Cosa influisce in questi trend? In primo luogo, sicuramente, la maggiore vicinanza geografica e le connessioni infrastrutturali russo-tedesche lasciano pensare che le economie di scala, anche in un contesto di guerra energetica tra Russia e Ue, continuino a essere profittevoli. In secondo luogo, si nota tutta la differenza tra il peso degli accordi-quadro sul gas firmati tra i governi e che anche nell'ora più buia della fine della "GeRussia" continuano a produrre dividendi. Terzo punto è il sostanziale disaccoppiamento tra il mercato russo e i prezzi del Ttf, che complici i minori costi di gestione interni e la convenienza di estrazione del gas russo a parità di potere d'acquisto consente a Mosca di vendere sottocosto nei mercati più strategici. C'è poi un effetto geopolitico e, al contempo, psicologico: la Russia non ha convenienza a vendere a prezzi maggiorati a Berlino, perchhé proprio il mantenimento di questa quota residua di dipendenza può essere, in inverno, la più grande delle armi di ricatto verso la Germania.

Tutto questo deve far pensare inoltre alla necessità di pensare il tetto al gas come strutturale e fondato su una seria diversificazione delle fonti rispetto alla Russia, perché altrimenti la minaccia per l'Europa è ridurre il costo del gas interno a livelli tali da rendere, paradossalmente, sostenibili solo le acquisizioni energetiche dalla Russia.

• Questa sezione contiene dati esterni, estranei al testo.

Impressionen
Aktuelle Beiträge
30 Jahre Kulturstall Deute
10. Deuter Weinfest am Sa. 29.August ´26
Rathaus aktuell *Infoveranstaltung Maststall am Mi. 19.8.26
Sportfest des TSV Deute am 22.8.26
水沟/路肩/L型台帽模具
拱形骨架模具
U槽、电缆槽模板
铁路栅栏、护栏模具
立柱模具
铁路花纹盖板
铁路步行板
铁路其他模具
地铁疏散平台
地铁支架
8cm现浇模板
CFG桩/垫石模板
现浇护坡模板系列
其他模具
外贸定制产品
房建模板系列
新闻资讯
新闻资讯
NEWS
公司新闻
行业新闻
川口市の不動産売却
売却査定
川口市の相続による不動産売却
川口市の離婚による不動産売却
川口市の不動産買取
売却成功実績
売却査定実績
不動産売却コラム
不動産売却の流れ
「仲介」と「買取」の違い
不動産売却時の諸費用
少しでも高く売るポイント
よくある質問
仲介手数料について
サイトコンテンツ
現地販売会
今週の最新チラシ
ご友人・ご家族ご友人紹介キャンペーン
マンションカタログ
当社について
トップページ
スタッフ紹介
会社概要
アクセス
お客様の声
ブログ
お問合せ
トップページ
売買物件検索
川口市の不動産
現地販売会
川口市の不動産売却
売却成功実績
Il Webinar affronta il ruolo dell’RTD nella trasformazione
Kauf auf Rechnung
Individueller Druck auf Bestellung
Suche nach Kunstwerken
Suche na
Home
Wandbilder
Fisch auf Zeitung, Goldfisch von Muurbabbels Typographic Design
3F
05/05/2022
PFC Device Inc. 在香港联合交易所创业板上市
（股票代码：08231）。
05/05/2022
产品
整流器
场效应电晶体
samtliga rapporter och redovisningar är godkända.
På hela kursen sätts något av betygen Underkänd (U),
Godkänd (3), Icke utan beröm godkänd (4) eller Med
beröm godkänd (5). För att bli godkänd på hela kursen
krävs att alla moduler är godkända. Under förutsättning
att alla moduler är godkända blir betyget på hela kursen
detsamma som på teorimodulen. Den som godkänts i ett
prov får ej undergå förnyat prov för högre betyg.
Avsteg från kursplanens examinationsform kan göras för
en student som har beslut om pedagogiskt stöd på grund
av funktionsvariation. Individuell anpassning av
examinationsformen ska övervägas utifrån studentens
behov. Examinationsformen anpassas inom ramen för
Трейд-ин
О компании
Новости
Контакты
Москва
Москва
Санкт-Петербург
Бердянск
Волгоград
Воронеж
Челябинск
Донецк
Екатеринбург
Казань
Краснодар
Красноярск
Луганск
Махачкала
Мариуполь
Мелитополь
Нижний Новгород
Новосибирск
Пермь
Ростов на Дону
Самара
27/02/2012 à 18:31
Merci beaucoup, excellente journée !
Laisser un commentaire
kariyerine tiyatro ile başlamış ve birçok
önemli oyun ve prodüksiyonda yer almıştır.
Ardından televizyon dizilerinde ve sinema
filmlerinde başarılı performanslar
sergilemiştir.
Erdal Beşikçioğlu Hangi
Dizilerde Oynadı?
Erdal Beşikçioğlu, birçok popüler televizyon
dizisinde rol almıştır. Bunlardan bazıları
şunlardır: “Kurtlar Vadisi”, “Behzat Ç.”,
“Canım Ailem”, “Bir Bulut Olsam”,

Berlino "bara" a livello europeo ma in quest'ottica la sua opposizione al tetto al gas, dovuta alla convenienza personale e al rifiuto di spendere denaro per garantire prezzi più bassi al resto d'Europa capaci di rendere più concorrenziali le altre economie rispetto alla sua, deve essere la giusta premessa per pensare a un'agenda più ambiziosa che unisca economia e geopolitica. Capace di guardare oltre ogni possibile ricatto energetico russo e, anzi, di anestetizzarne gli effetti.